Gázvezeték Street Sports Complex
- Location: Gázvezeték u., 4030, Debrecen, Hungary
- Coordinates: 47°30′41″N 21°37′09″E﻿ / ﻿47.51139°N 21.61917°E
- Capacity: 7,000

= Gázvezeték Street Sports Complex =

Stadium in Debrecen, Hungary

Gázvezeték Street Sports Complex (Gázvezeték utcai Sporttelep) is a motorcycle speedway track, located in Debrecen. The stadium has been known by various other names including the Hajdú Volán Stadion and more recently the Perényi Pál Salakmotor Stadion.

The stadium is located on Gázvezeték Street in the south of Debrecen.

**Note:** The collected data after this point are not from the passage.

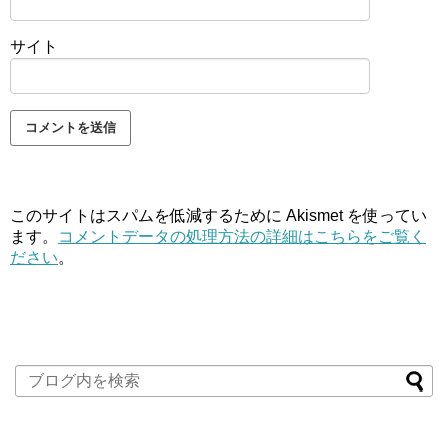
サイト
このサイトはスパムを低減するために Akismet を使ってい
ます。
コメントデータの処理方法の詳細はこちらをご覧く
ださい
。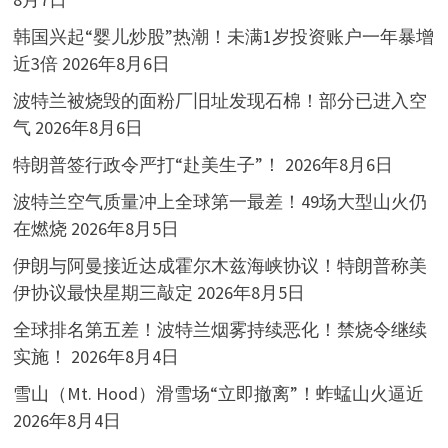
韩国兴起“婴儿炒股”热潮！未满1岁投资账户一年暴增
近3倍
2026年8月6日
波特兰被烧毁的面粉厂旧址发现石棉！部分已进入空
气
2026年8月6日
特朗普签行政令严打“赴美生子”！
2026年8月6日
波特兰空气质量冲上全球第一最差！49场大型山火仍
在燃烧
2026年8月5日
伊朗与阿曼接近达成霍尔木兹海峡协议！特朗普称美
伊协议最快星期三敲定
2026年8月5日
全球排名第五差！波特兰烟雾持续恶化！禁烧令继续
实施！
2026年8月4日
雪山（Mt. Hood）滑雪场“立即撤离”！蚱蜢山火逼近
2026年8月4日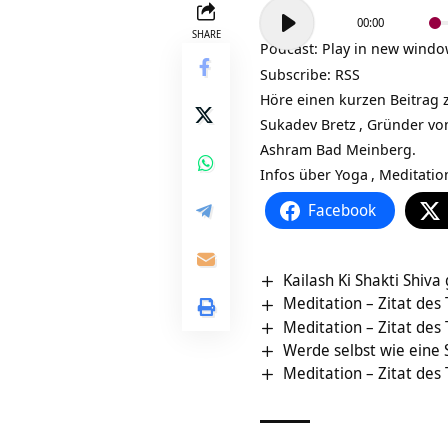
Audio-
00:00
Player
SHARE
Podcast:
Play in new wind
Subscribe:
RSS
Höre einen kurzen Beitrag 
Sukadev Bretz
, Gründer vo
Ashram Bad Meinberg.
Infos über
Yoga
,
Meditatio
Facebook
Kailash Ki Shakti Shiv
Meditation – Zitat des
Meditation – Zitat des
Werde selbst wie eine 
Meditation – Zitat des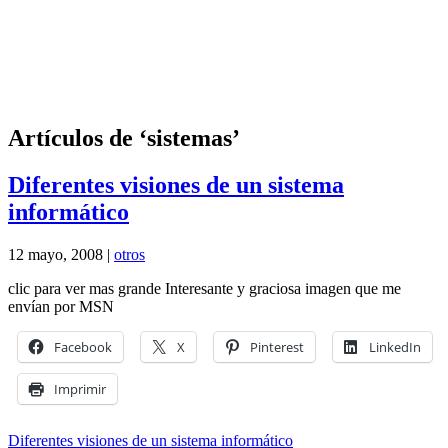
Artículos de ‘sistemas’
Diferentes visiones de un sistema
informático
12 mayo, 2008 |
otros
clic para ver mas grande Interesante y graciosa imagen que me
envían por MSN
Facebook
X
Pinterest
LinkedIn
Imprimir
Diferentes visiones de un sistema informático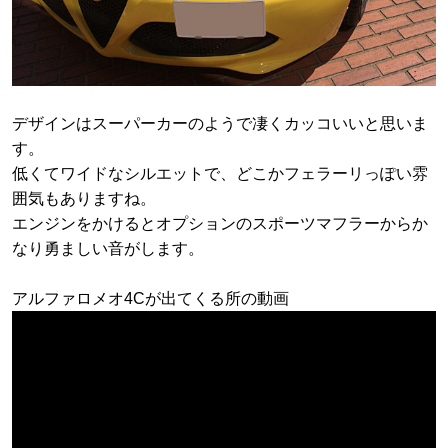
デザインはスーパーカーのようで凄くカッコいいと思いま
す。
低くてワイドなシルエットで、どこかフェラーリっぽい雰
囲気もありますね。
エンジンをかけるとオプションのスポーツマフラーからか
なり勇ましい音がします。
アルファロメオ4Cが出てくる所の動画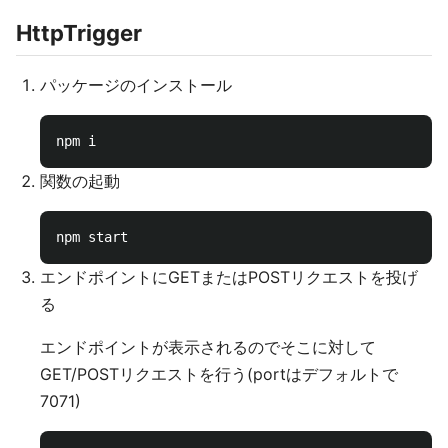
HttpTrigger
パッケージのインストール
関数の起動
エンドポイントにGETまたはPOSTリクエストを投げ
る
エンドポイントが表示されるのでそこに対して
GET/POSTリクエストを行う(portはデフォルトで
7071)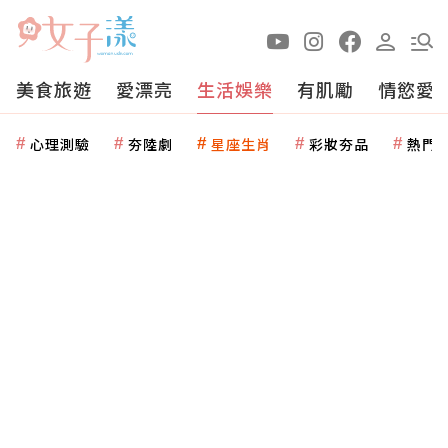
美食旅遊
愛漂亮
生活娛樂
有肌勵
情慾愛
心理測驗
夯陸劇
星座生肖
彩妝夯品
熱門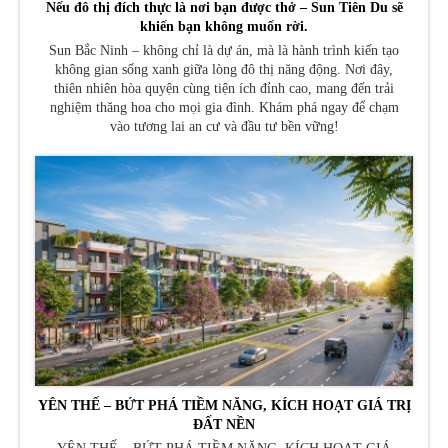
Nếu đô thị đích thực là nơi bạn được thở – Sun Tiên Du sẽ
khiến bạn không muốn rời.
Sun Bắc Ninh – không chỉ là dự án, mà là hành trình kiến tạo
không gian sống xanh giữa lòng đô thị năng động. Nơi đây,
thiên nhiên hòa quyện cùng tiện ích đỉnh cao, mang đến trải
nghiệm thăng hoa cho mọi gia đình. Khám phá ngay để chạm
vào tương lai an cư và đầu tư bền vững!
YÊN THẾ – BỨT PHÁ TIỀM NĂNG, KÍCH HOẠT GIÁ TRỊ
ĐẤT NỀN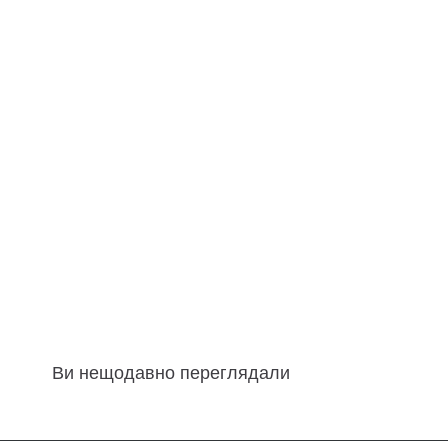
Ви нещодавно переглядали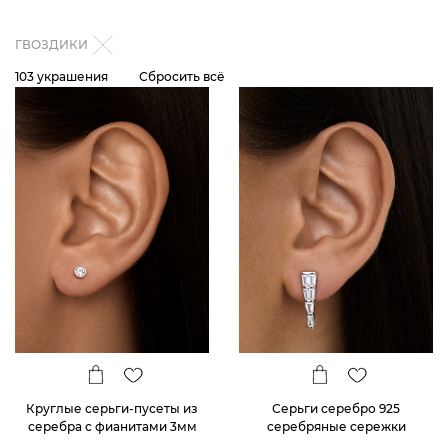
ГВОЗДИКИ
103 украшения
Сбросить всё
Круглые серьги-пусеты из
Серьги серебро 925
серебра с фианитами 3мм
серебряные сережки
гвоздики с фианитами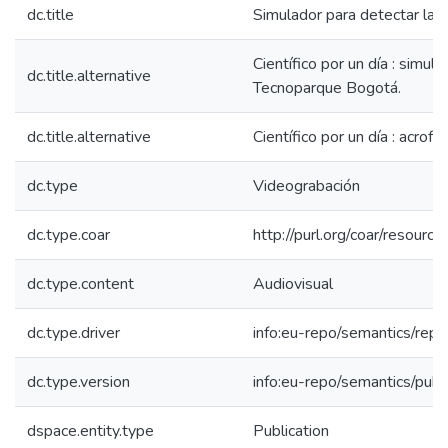
dc.title
Simulador para detectar la A
Científico por un día : simula
dc.title.alternative
Tecnoparque Bogotá.
dc.title.alternative
Científico por un día : acrof
dc.type
Videograbación
dc.type.coar
http://purl.org/coar/resourc
dc.type.content
Audiovisual
dc.type.driver
info:eu-repo/semantics/repo
dc.type.version
info:eu-repo/semantics/publ
dspace.entity.type
Publication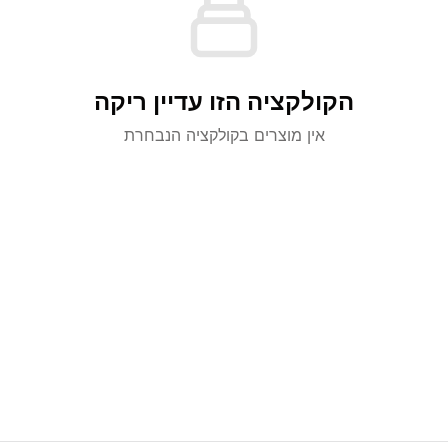
הקולקציה הזו עדיין ריקה
אין מוצרים בקולקציה הנבחרת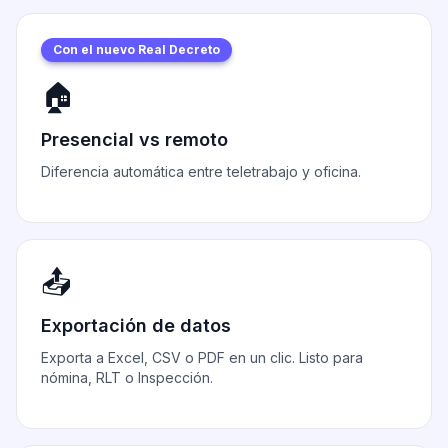
Con el nuevo Real Decreto
🏠
Presencial vs remoto
Diferencia automática entre teletrabajo y oficina.
📤
Exportación de datos
Exporta a Excel, CSV o PDF en un clic. Listo para
nómina, RLT o Inspección.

The venue hosts the speedway team Debrecen Speedway team, who compete in the Hungarian Team Speedway Championship. The team have been known by various names, clubs or promotions over the years, including Debrecen S.C, Hajdú Volán SC, Simon & Wolf SC and since 2019, the Speedwaywolf Debrecen team.

The sports complex has hosted a large number of major events, including eight rounds of the Speedway World Team Cup and the Speedway World Cup in 1973, 1975, 1981, 1983, 1986, 1991, 1997 and 2001 respectively. It has also staged rounds of the Speedway World Pairs Championship in 1972 and 1978 and the Continental Speedway final in 1989 and 1998.